Но мой тон уколол ее. Разозлившись, она тоже подалась вперед, черты ее лица стали жестче.
— Я пришла потому, что ты еще сопляк. И в память твоей матери! И потому, что хочу предостеречь тебя. Поубавь свой пыл! Те, что платят тебе, подвергают тебя большому риску.
В комнате повисло напряженное, сковывающее молчание.
(Какая-то вещица на костюме мадам Альмаро все время притягивала мой взгляд. Это была золотая брошь. Она поблескивала.)
Молчание становилось нестерпимым. С усилием пытаясь придать больше весу своим словам, я выговорил:
— Мне никто не платит.
— Однако тебя поймали, когда ты сдирал плакаты моего мужа! — живо возразила она (и ее красивая грудь всколыхнулась).
— А я не хочу, чтобы мои земляки работали на немцев!
Вдруг я вспомнил, что именно эта фраза так возмутила Альмаро. И я повторил, отчеканивая каждый слог, будто бросая ему вызов, будто это он стоял здесь, передо мной:
— Я не хо-чу.
Она возмутилась.
— Но ведь не об этом речь! Этих рабочих используют в самой Франции! Их же не отправляют в Германию! Тебе это хорошо известно. Все они пишут, что им там совсем неплохо! Они вовсе не несчастны!

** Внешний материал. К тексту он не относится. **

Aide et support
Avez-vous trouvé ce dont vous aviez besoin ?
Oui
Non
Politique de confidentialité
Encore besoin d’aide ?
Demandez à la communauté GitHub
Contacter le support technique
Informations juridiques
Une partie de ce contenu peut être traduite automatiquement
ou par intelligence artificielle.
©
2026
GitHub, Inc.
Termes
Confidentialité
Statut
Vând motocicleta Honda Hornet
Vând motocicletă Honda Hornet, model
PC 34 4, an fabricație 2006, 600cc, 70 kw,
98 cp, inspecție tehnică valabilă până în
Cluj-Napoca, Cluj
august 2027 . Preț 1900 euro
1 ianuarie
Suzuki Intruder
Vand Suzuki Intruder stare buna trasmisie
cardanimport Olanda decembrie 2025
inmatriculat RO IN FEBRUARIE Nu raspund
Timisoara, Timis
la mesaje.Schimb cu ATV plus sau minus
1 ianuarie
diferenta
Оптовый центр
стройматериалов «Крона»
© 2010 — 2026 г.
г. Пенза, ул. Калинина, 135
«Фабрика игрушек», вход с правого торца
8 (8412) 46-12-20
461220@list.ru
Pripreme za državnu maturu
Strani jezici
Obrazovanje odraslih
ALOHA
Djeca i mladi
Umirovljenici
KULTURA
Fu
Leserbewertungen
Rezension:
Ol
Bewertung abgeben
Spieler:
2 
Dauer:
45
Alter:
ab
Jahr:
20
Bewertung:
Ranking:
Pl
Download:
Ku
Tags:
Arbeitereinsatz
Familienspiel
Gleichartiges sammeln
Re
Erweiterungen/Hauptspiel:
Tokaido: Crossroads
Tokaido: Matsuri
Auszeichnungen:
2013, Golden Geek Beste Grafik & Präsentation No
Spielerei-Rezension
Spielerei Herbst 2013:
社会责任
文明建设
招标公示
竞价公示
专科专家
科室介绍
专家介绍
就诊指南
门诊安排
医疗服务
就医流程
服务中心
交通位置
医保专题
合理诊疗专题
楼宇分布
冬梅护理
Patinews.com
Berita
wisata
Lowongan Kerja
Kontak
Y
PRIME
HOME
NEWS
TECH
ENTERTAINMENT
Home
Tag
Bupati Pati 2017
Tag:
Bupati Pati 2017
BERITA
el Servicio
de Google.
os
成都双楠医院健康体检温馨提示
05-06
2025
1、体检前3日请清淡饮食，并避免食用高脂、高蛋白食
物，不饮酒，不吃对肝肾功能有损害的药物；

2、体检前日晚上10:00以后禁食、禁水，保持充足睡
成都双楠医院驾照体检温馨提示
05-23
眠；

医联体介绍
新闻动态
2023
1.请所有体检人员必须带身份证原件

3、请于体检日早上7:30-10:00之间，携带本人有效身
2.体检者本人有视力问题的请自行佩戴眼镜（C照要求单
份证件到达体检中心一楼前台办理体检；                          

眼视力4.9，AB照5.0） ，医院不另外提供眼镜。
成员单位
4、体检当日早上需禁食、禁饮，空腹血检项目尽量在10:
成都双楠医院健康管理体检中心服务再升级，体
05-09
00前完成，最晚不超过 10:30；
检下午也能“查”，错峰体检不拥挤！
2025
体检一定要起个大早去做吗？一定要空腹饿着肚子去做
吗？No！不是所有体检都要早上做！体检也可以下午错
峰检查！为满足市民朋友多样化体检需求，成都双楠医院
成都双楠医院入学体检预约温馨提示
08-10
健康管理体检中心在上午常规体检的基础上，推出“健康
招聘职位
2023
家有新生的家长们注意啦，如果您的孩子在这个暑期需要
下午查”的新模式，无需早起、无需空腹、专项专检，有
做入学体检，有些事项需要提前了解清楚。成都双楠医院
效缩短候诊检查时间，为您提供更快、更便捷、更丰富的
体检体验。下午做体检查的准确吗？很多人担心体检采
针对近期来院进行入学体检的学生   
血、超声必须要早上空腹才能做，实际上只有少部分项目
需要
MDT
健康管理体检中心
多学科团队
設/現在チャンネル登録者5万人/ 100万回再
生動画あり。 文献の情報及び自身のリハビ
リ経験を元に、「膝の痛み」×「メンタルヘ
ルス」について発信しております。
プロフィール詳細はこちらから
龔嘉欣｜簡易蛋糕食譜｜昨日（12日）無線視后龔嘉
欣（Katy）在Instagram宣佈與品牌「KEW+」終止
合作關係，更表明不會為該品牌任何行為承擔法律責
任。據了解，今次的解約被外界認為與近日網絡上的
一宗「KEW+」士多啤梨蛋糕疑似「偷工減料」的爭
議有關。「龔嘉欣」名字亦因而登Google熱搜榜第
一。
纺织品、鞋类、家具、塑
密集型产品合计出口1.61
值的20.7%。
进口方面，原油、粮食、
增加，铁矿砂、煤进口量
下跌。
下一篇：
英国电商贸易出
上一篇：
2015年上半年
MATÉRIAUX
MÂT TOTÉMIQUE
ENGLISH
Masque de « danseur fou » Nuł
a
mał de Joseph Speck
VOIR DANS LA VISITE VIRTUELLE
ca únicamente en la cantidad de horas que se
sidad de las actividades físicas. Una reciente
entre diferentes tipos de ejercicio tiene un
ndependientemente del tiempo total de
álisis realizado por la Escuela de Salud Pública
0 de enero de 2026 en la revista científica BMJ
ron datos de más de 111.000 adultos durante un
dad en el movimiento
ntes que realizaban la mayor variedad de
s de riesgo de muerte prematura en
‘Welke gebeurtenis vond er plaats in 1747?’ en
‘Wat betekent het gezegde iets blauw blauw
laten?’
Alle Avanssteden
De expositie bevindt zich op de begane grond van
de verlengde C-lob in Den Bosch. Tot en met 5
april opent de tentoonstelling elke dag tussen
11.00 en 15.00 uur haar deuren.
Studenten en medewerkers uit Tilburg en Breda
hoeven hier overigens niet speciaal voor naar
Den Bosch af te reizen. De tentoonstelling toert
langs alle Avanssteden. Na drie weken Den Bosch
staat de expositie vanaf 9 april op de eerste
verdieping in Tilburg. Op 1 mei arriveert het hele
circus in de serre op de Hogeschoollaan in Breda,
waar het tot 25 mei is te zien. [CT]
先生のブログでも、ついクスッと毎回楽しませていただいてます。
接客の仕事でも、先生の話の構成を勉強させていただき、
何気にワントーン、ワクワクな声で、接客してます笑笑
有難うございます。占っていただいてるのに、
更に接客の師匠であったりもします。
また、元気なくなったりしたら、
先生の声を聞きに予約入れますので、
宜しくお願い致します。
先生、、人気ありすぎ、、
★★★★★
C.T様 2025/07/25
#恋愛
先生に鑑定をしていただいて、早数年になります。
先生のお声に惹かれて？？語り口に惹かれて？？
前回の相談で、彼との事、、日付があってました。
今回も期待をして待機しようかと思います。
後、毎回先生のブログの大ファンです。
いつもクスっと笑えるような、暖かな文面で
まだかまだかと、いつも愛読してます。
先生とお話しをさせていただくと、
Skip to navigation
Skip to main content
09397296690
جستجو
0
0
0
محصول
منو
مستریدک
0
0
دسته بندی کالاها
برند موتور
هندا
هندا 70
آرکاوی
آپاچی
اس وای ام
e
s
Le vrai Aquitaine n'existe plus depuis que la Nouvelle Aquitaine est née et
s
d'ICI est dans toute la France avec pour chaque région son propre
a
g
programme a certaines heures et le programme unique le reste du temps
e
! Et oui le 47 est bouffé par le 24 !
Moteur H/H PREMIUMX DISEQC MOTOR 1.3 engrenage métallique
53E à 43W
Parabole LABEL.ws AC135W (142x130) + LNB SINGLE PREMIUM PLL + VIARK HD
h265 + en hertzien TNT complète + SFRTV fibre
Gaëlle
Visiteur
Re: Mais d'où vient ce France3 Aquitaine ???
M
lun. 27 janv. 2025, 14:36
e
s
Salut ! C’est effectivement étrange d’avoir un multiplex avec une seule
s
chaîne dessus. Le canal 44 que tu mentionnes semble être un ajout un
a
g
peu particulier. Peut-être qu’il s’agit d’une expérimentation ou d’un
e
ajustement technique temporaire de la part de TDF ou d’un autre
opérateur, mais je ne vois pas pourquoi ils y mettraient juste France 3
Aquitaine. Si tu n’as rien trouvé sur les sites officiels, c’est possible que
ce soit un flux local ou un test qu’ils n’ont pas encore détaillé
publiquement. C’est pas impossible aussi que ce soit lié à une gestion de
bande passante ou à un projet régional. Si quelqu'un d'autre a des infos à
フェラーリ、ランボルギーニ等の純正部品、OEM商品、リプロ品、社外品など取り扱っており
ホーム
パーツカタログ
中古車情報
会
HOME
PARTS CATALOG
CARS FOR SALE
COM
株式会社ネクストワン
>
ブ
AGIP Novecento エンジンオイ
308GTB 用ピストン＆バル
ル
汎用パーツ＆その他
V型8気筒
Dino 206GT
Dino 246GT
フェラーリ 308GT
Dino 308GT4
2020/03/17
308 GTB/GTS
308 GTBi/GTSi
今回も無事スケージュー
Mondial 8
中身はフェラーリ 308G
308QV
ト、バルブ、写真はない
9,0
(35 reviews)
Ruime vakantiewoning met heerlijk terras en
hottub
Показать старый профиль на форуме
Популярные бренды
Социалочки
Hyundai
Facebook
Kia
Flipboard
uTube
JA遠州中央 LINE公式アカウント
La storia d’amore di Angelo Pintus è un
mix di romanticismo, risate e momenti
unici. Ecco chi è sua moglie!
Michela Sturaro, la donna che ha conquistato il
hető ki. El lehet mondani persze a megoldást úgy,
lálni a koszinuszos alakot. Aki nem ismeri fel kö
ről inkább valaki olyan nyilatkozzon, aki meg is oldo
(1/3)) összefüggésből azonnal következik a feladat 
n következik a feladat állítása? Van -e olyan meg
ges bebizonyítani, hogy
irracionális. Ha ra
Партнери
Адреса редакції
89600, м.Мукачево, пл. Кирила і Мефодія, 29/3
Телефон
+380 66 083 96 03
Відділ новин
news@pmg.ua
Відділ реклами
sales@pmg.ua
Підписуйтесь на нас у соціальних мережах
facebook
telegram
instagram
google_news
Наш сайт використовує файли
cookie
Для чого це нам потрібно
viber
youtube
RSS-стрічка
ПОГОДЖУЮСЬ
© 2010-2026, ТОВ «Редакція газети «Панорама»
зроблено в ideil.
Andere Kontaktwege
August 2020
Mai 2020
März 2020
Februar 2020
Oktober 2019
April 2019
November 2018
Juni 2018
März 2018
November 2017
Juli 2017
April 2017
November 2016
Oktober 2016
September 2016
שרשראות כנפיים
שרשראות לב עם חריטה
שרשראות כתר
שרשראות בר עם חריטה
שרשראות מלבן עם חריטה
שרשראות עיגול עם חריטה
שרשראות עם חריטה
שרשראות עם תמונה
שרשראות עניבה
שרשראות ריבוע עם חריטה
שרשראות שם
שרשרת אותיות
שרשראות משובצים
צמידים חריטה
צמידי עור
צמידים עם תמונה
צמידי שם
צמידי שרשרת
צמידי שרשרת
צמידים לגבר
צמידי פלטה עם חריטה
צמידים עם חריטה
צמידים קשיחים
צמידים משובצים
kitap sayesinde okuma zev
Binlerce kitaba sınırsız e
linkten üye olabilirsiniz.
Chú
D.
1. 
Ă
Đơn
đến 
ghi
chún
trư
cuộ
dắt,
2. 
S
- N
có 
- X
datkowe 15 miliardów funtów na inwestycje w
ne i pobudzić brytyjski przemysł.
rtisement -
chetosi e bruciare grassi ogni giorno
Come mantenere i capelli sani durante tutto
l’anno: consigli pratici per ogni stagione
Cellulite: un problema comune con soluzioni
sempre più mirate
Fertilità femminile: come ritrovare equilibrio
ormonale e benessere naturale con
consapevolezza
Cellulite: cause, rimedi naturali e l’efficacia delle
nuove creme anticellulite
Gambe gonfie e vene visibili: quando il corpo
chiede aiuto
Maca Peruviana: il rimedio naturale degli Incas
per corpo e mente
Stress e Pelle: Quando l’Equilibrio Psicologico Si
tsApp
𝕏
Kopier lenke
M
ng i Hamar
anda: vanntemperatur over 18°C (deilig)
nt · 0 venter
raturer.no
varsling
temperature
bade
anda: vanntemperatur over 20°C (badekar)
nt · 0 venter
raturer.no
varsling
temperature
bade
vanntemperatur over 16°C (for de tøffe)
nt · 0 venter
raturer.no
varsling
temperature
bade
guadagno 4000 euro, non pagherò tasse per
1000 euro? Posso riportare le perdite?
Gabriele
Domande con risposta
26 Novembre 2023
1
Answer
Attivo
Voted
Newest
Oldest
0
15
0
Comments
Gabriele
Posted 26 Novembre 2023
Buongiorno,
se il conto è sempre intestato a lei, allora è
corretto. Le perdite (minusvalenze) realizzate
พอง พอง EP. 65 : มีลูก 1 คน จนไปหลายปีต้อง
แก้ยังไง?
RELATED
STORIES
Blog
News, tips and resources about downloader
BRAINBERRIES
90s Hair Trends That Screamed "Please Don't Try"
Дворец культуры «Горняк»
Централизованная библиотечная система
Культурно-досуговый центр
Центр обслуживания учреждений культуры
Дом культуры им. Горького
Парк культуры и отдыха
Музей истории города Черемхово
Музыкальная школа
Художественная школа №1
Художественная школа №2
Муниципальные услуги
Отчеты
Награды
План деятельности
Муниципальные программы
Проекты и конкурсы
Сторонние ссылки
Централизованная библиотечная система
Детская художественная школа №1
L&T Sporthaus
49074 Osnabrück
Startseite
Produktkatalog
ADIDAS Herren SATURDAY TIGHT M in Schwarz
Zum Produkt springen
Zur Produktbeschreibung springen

Все это она выпалила так убежденно и с таким жаром, что черты ее лица невольно исказились. Вокруг рта, в уголках глаз появились морщинки.
Я опять отошел к окну. Эта женщина выводила меня из терпения. Я тряхнул головой, как бы говоря: «Да она сумасшедшая!» — взглянул на крыши, на далекое море…
Потом повернулся к ней. И удивился, увидев, что она встала. Она натягивала перчатки, поддерживая сумочку левой рукой.
— Ты еще совсем ребенок, — устало произнесла она.
Одна ее рука была уже в перчатке.
На улице кого-то позвали. Я прислушался, как если бы это звали меня.
И вдруг запальчиво сказал:
— Я не ребенок. И тем более не низшее существо. Я — человек!
Она тяжело вздохнула, надела вторую перчатку.
— Какой ты, однако, гордец, мальчик!
Я возразил:
— Вы не любите гордых. Вам больше по нутру люди, которые ползают на брюхе перед таким мерзавцем, как ваш Альмаро.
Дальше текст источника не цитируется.